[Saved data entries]
>>>>

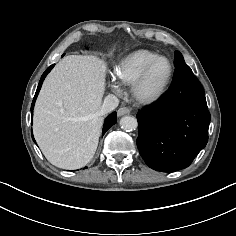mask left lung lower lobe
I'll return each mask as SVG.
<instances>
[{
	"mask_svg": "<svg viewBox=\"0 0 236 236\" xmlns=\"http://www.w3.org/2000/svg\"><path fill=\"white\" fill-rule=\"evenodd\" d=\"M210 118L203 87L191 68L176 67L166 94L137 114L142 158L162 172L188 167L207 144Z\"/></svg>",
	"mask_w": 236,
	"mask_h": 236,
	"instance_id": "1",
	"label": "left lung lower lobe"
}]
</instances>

<<<<
>>>>

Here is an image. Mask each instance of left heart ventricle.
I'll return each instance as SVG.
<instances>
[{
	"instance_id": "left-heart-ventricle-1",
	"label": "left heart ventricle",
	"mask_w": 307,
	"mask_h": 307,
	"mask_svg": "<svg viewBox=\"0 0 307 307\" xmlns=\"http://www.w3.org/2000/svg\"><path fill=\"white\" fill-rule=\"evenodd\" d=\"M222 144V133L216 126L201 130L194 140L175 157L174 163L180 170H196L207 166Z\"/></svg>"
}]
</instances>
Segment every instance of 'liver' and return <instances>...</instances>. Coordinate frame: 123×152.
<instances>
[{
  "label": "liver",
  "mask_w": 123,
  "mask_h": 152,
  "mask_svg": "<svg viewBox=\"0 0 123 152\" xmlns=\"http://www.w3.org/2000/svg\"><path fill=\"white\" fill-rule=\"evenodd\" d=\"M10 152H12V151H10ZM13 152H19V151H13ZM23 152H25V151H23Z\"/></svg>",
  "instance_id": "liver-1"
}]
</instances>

<<<<
>>>>

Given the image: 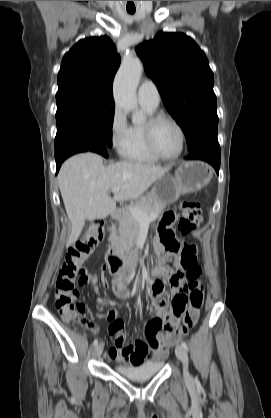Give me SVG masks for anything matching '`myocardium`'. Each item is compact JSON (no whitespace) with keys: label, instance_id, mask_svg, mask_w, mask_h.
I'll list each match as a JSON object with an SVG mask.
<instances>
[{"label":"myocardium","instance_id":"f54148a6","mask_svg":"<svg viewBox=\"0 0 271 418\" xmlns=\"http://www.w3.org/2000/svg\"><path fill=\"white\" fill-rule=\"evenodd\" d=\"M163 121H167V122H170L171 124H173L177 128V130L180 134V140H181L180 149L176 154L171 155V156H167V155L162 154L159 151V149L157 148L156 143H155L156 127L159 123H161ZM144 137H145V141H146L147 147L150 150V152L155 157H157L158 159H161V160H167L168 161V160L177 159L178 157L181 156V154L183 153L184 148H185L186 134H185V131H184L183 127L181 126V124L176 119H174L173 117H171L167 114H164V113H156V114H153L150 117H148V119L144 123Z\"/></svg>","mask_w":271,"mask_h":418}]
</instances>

<<<<

Given exercise: From the records above, extract every line that contains the word "ventricle". Case counts.

Task answer:
Here is an image. Mask each instance of left heart ventricle.
	"instance_id": "left-heart-ventricle-1",
	"label": "left heart ventricle",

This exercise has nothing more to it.